QUÉ HACER
A - Imprime sin ningún cambio todo lo que va en el fragmento sobre la seguridad escolar desde "En el Colegio" hasta "un aprendizaje exitoso.".
B - Según el fragmento sobre la seguridad escolar, ¿por qué es importante cuidar la integridad física y emocional de los estudiantes? Responde en una a tres oraciones.

FRAGMENTO DEL TEXTO
= = = = =

En el Colegio Instituto Pascal, entendemos que la seguridad escolar no es solo un protocolo o un manual guardado en una oficina; es una vivencia diaria que requiere el compromiso de cada uno de los integrantes de nuestra comunidad educativa. Durante la reciente celebración de la Semana de la Seguridad Escolar, nuestra institución se vistió de prevención y diálogo, recordando que cuidar la integridad física y emocional de nuestros estudiantes es la base de un aprendizaje exitoso.
Mucho más que normas: Una cultura de prevención
La jornada comenzó con un fuerte énfasis en la importancia de las acciones preventivas. Desde el respeto por las señales del tránsito en los alrededores del colegio hasta la correcta utilización de los espacios comunes, cada pequeña acción cuenta. Los simulacros de evacuación y las medidas de protección ante emergencias —como sismos o incendios— fueron repasados con los alumnos, enfatizando que la responsabilidad de actuar con calma y seguir las instrucciones de los adultos es vital para fortalecer nuestra cultura de autocuidado.
Sin embargo, este año quisimos ir más allá. Quisimos escuchar a quienes habitan nuestras aulas y patios todos los días: nuestros estudiantes.

= = = = =

[Registros del conjunto de datos]
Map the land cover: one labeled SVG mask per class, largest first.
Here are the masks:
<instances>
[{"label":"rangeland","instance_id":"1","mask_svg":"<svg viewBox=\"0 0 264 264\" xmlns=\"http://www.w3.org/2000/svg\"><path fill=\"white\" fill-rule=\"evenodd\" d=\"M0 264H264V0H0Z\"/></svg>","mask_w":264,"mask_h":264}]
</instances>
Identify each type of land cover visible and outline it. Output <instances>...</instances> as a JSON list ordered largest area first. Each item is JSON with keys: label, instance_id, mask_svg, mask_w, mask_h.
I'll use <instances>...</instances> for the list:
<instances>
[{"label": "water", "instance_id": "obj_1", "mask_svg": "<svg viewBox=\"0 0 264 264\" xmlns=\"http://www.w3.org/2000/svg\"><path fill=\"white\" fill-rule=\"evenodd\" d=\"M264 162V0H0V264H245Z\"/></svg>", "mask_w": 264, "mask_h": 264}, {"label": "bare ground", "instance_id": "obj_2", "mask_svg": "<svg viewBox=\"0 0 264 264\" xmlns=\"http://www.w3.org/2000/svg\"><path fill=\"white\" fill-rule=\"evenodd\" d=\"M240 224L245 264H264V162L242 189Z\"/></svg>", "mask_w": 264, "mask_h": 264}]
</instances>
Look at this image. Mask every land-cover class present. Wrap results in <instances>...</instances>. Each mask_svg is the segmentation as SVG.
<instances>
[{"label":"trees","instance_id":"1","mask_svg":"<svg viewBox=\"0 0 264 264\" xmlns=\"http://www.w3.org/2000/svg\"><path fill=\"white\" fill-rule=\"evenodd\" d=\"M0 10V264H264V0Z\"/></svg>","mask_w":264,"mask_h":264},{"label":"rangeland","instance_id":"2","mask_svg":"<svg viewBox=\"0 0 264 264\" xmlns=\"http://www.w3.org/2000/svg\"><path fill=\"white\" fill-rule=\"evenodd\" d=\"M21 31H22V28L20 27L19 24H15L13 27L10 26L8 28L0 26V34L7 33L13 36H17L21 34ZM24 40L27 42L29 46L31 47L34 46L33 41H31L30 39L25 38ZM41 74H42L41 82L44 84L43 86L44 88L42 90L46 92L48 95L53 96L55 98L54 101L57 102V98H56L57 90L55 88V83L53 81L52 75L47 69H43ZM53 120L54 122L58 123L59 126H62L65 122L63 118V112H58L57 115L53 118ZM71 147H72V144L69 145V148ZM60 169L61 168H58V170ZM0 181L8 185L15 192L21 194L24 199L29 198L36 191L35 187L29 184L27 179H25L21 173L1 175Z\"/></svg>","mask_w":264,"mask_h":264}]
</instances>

= = = = =

SOLUCIONES
A -
En el Colegio Instituto Pascal, entendemos que la seguridad escolar no es solo un protocolo o un manual guardado en una oficina; es una vivencia diaria que requiere el compromiso de cada uno de los integrantes de nuestra comunidad educativa. Durante la reciente celebración de la Semana de la Seguridad Escolar, nuestra institución se vistió de prevención y diálogo, recordando que cuidar la integridad física y emocional de nuestros estudiantes es la base de un aprendizaje exitoso.

B - Cuidar la integridad física y emocional de los estudiantes es importante porque es la base de un aprendizaje exitoso.